Ces collections, aujourd’hui numérisées, sont accessibles en ligne : lien.

« La Rosse », journal pour poilus originaires du Havre

Journal pour Polius "La Rosse" n° 3, 3 octobre 1915.

À la différence de bien des journaux de tranchées, « La Rosse » est un journal de l’arrière conçu pour donner des « nouvelles du pays et… d’ailleurs ». Le pays dont il s’agit est le Pays havrais.

Dans les premières éditions, le directeur de publication signe sous le pseudonyme de « Map », ensuite, sous le nom de Marcel Prunier. Il s’agit très vraisemblablement du même personnage, artiste peintre…

Les dessins, lavis et aquarelles qui illustrent les couvertures et les articles de « La Rosse » sont les œuvres des ex-étudiants havrais des Beaux-Arts de Paris (atelier Colin).

Journal pour Polius "La Rosse" n° 9, 13 février 1916.

Journal pour Poilus "La Rosse" n° 9, 13 février 1916.

Journal pour Polius "La Rosse" n° 12, 19 mars 1916.

« La Rosse », étymologie…

Au sens premier du terme, un « rosse » désigne un mauvais cheval. Au sens figuré, le « rosse » est une personne dont on subit les méchancetés, la sévérité injuste et la dureté.

Le fait que le titre du journal soit au féminin indique, peut-être, qu’il désigne la guerre elle-même… L’absence du numéro 1 de la collection de « La Rosse », qui devait vraisemblablement expliciter le titre, ne permet pas de l’affirmer…

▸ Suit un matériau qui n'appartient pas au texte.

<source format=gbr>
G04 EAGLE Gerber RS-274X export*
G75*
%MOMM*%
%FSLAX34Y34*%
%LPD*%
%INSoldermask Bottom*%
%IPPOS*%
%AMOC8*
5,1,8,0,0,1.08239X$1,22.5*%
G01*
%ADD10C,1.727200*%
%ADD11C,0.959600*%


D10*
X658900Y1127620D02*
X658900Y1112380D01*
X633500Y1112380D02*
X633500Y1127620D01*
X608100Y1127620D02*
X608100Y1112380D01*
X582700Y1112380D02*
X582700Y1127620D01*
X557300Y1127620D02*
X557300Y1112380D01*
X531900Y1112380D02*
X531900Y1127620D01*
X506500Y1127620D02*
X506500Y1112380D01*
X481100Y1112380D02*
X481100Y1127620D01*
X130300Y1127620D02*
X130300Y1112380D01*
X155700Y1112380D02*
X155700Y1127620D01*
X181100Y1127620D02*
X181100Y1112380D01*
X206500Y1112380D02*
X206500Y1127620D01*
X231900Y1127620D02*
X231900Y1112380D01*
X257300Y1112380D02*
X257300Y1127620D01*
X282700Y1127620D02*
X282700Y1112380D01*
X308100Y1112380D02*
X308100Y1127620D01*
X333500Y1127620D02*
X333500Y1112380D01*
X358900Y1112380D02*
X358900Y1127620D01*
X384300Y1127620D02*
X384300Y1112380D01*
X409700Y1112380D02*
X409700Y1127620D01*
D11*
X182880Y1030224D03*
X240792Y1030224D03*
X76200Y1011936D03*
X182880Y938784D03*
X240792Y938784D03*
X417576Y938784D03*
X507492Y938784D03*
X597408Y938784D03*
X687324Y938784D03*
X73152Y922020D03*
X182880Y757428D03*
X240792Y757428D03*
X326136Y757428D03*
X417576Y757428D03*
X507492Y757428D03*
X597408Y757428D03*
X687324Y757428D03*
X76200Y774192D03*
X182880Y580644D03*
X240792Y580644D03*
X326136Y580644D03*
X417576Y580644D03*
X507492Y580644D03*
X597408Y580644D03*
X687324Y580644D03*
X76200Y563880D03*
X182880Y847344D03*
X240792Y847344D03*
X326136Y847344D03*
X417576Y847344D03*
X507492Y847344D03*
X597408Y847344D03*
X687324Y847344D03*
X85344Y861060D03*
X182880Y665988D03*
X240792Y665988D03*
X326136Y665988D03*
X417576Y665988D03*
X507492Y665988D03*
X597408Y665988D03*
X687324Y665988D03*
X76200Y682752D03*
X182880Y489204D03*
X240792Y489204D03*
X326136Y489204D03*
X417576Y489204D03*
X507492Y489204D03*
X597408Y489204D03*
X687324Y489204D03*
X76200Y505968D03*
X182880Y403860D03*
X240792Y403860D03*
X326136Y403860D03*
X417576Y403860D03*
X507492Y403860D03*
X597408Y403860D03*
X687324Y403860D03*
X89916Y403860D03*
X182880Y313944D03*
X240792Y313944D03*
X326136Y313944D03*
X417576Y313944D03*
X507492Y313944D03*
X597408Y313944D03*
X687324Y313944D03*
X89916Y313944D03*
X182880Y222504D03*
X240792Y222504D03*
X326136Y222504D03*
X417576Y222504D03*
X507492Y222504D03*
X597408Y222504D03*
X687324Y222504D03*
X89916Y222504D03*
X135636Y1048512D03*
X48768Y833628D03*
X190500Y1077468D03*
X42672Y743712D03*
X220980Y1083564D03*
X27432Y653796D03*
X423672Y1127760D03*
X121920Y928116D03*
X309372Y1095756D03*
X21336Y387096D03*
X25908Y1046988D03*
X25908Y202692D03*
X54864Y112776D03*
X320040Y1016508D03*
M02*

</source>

La Rosse, journal de Poilus originaire de la région du Havre, n° 18, mai 1916.

Dans l’éditorial de l’édition du 20 août 1916 (n° 30), le directeur de publication exprimait son soutien patriotique aux poilus en ces mots : « La Rosse, aujourd’hui, arrive à son trentième numéro, et ce lui est une grande satisfaction de penser, que voilà bientôt deux ans qu’elle s’efforce à récréer, selon ses moyens, les braves soldats du 1er Génie, qui peinent journellement, souffrent leurs misères stoïquement, avec la même confiance que nous avons tous à l’arrière, de la délivrance prochaine de la chère Patrie envahie. Oui, chers Poilus, nous vous suivons tous dans vos efforts, et si un jour, le cafard vous effleure, songez que tout le monde, à l’arrière vous suit en vos luttes avec la ferme confiance que vous serez victorieux. »

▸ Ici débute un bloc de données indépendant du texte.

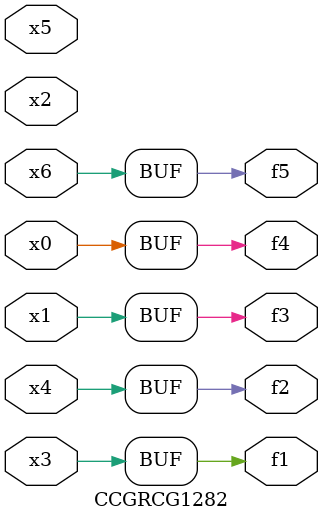
<source format=v>
module CCGRCG1282(
	input x0, x1, x2, x3, x4, x5, x6,
	output f1, f2, f3, f4, f5
);
	assign f1 = x3;
	assign f2 = x4;
	assign f3 = x1;
	assign f4 = x0;
	assign f5 = x6;
endmodule

</source>
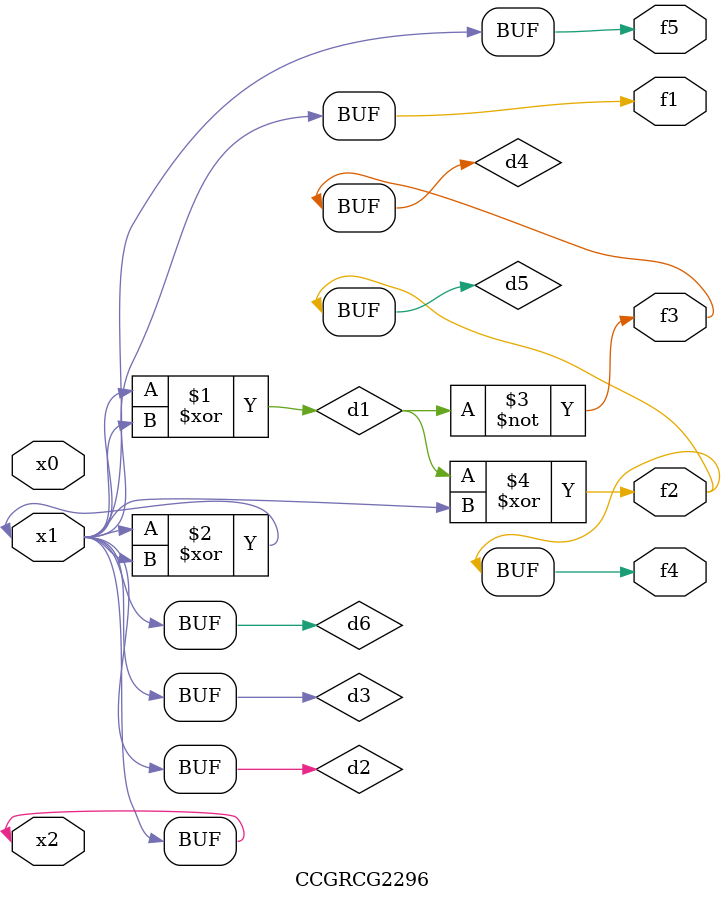
<source format=v>
module CCGRCG2296(
	input x0, x1, x2,
	output f1, f2, f3, f4, f5
);

	wire d1, d2, d3, d4, d5, d6;

	xor (d1, x1, x2);
	buf (d2, x1, x2);
	xor (d3, x1, x2);
	nor (d4, d1);
	xor (d5, d1, d2);
	buf (d6, d2, d3);
	assign f1 = d6;
	assign f2 = d5;
	assign f3 = d4;
	assign f4 = d5;
	assign f5 = d6;
endmodule

</source>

La Rosse, journal de Poilus originaire de la région du Havre, n° 53, 1er juillet 1917.

Journal "La Rosse" n° 55 du 15 juillet 1917. Collection Jacques Saraben.

Journal "La Rosse" n° 74 du 6 janvier 1918. Collection Jacques Saraben.

Julien Saraben et Jacques, son fils

Plusieurs des numéros de « La Rosse » sont ainsi dédicacés : « À mon ami Léo Saraben », ou bien encore : « À mon cher Frangin Léo Saraben ». C’est grâce à Julien Saraben et à son fils, Jacques, que cette collection riche d’une centaine de titre nous est parvenue, pratiquement intacte…

Julien Saraben est né au Havre le 12 juillet 1892. Professeur de dessin à Périgueux dès 1925, il occupe le poste de conservateur du Musée du Périgord de 1937 à 1957.

Jacques Saraben est artiste peintre, comme son père (Julien Saraben) et sa mère (Gabrielle Varailhon-Saraben). Il excelle également dans la photographe. Il a été maître de conférences à l’Université de Bordeaux 3 et professeur à l’École des Beaux-Arts de Bordeaux.

La façon dont Jacques parle de son père, Julien Saraben : « mon père, mon frère, mon ami » est touchante. Il le fait avec beaucoup de respect… d’admiration mêlée de « dévotion ».

Il est possible de retrouver quelques-unes des interviews filmées de Jacques Saraben sur le site Albuga : lien.

Journal de poilus "Larosse" n° 75 de janvier 1918. Coll. Jacques Saraben.

Journal de poilus "Larosse" n° 75 de janvier 1918. Coll. Jacques Saraben.

On note qu’à partir de 1918, le titre du journal évolue et s’orthographie désormais en un seul mot : « Larosse », avec des sous-titres changeants : « Journal esthétique et anti-cafardiste », « Journal manuscrit humoristique pour mon Poilu ».

Plus que le fond, c’est la forme qui étonne dans « La Rosse »… La qualité des illustrations est remarquable.

Merci, Jacques Saraben, de nous avoir dévoilé ici une partie de vos archives familiales.